As the sun set to make way for nighttime and the stars, thousands gathered on the National Mall in the District on both Friday and Saturday, July 19 and 20 to view images from the Apollo 11 mission, projected onto the Washington Monument — part of a worldwide celebration of the 50th anniversary of the first landing on the moon.
On Saturday morning, July 20 at Spacefest in the American Museum of Natural History’s Rose Center for Earth and Space, pint-sized visitors, decades away from being born when Apollo 11 touched down on the moon’s surface in 1969, swarmed the AMNH, along with their parents struggling to keep up, as they all enjoyed educational, fun-filled family-friendly presentations, performances and hands-on activities about the wonders of the moon, Mars and beyond.
Meanwhile, later Saturday evening, an adult-focused, celebrity-filled fete awaited those fortunate enough to garner a ticket took place at the Kennedy with the National Symphony Orchestra (NSO) and NASA joining forces for an unforgettable, expertly-crafted presentation that titillated the senses.

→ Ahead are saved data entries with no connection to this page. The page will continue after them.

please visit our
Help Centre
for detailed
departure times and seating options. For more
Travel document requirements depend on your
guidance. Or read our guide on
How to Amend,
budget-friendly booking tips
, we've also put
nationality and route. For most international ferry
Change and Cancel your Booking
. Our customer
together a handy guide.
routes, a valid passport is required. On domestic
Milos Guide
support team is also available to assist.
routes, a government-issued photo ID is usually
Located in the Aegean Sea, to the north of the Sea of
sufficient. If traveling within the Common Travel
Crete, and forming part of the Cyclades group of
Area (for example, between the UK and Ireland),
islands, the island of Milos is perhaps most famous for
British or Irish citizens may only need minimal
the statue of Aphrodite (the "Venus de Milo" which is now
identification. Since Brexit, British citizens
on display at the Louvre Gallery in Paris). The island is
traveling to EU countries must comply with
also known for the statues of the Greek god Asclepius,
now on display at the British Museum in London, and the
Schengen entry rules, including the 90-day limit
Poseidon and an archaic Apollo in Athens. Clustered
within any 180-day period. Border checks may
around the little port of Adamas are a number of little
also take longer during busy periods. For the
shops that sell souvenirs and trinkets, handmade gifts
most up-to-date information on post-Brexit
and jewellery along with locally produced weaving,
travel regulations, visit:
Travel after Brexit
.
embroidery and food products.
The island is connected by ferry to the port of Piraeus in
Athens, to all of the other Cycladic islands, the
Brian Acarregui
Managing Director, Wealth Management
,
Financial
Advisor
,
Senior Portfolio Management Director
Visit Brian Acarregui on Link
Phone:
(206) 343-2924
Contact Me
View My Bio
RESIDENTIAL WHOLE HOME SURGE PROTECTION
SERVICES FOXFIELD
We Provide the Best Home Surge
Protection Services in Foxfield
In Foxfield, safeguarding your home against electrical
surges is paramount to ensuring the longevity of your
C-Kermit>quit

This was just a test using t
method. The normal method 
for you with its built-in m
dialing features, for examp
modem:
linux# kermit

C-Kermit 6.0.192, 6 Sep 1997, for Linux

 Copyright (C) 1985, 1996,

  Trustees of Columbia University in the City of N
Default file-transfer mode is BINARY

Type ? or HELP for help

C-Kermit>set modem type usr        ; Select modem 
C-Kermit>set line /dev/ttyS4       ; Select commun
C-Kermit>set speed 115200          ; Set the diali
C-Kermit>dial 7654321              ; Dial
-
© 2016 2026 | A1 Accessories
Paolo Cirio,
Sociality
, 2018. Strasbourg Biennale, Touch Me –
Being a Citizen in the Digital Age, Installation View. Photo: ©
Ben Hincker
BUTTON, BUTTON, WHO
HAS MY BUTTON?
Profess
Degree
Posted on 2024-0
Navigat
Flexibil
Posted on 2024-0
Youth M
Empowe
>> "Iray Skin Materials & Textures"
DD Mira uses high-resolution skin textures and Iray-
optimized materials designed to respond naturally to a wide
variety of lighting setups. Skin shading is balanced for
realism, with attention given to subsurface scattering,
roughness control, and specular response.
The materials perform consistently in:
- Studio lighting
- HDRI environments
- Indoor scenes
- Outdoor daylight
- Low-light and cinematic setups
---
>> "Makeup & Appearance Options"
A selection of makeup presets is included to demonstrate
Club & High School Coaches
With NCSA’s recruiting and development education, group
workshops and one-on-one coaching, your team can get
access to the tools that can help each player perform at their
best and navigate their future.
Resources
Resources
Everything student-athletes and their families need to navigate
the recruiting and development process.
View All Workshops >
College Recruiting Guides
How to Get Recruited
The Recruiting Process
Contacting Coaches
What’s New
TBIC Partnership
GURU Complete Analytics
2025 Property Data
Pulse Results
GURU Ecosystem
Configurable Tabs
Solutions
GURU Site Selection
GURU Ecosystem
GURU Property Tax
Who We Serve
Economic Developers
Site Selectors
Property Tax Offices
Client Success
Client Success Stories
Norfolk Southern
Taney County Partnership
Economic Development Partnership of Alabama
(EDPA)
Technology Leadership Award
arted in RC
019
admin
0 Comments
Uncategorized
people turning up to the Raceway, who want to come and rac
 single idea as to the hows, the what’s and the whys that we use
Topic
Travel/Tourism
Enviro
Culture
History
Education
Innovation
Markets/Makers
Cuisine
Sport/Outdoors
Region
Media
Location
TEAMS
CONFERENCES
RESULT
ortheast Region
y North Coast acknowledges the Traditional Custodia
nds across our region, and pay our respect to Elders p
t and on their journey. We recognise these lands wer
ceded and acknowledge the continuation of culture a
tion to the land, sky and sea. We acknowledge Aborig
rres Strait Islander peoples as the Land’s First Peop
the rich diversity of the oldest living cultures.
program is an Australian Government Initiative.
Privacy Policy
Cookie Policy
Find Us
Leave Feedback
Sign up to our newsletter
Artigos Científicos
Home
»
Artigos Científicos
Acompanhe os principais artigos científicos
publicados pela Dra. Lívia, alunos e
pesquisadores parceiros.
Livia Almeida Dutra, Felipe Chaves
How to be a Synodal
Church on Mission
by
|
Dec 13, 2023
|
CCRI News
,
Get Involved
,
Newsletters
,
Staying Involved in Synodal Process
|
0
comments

Heavy hitters like Herbie Hancock and Pharrell Williams teamed up with the NSO, while a stream of archival video footage, well-edited and impactful, cast images of the moon, the Earth and exciting process which Americans alive back in 1969 eagerly watched from their black-and-white televisions from their living rooms and dens. Williams may have even stolen the show when he reeled in the audience with his award-winning song, “Freedom.”
Actor LeVar Burton, not to be outdone, along with other TV personalities including Meredith Vieira and Mark Savage, brought dramatic emphasis in their reading of excerpts from author Arthur C. Clarke and John F. Kennedy. In his stead, the son and granddaughter of Neil Armstrong, Mark and Kali, belted out a song, “Flight of the Fancy,” while the screen showcased scenes of their family flying toy planes.
When Michael Collins, one of the three astronauts from the 1969 mission, took the stage, a storm of applause awaited him, visibly moving the 88-year-old as he uttered, “It’s nice to be here. It’s nice to be anywhere,” before delivering comments he’d shared in September 1969 with members of Congress — remarks that brought as much relevance and power to today’s listeners as they did 50 years ago.
For the Record
Apollo 11 was the spaceflight that first landed humans on the moon. Commander Neil Armstrong and lunar module pilot Buzz Aldrin formed the American crew that landed the Apollo Lunar Module Eagle. Armstrong became the first person to step onto the lunar surface. Aldrin joined him shortly thereafter where they spent just over two hours together outside the spacecraft and collected lunar material to bring back to Earth. Michael Collins flew the command module Columbia solo in lunar orbit while they were on the moon’s surface.
In total, Armstrong and Aldrin spent close to 22 hours on the lunar surface at a site they named Tranquility Base before lifting off to rejoin Columbia in lunar orbit. They returned to Earth and splashed down in the Pacific Ocean on July 24 after more than eight days in space.
Armstrong’s first step onto the lunar surface was broadcast on live TV to a worldwide audience which he described in the incomparable phrase as “one small step for man, one giant leap for mankind.”
In many ways, Apollo 11 served as the postscript to the Space Race as it fulfilled President John F. Kennedy’s national goal in 1961: “Before this decade is out, of landing a man on the moon and returning him safely to the Earth.”
The landing also allowed America to best its most powerful enemy at that time, the Soviet Union, who, in their collective Cold War rivalry, had made similar attempts to be the first nation to put a man on the moon.
As for the rest of the world, parties took place in elaborate fashion in hotspots from Paris and Barcelona to London and Tokyo.
NASA marked the historic 50th with streamed footage of the launch online — thus providing a whole new generation the opportunity to see the historic moment, watched by half a billion people 50 years ago when upon the landing of the spacecraft on the lunar surface, Apollo 11 Commander Armstrong (who died in 2012 at 82) sent this message both to Earth: “Houston, Tranquility Base here. The Eagle has landed.”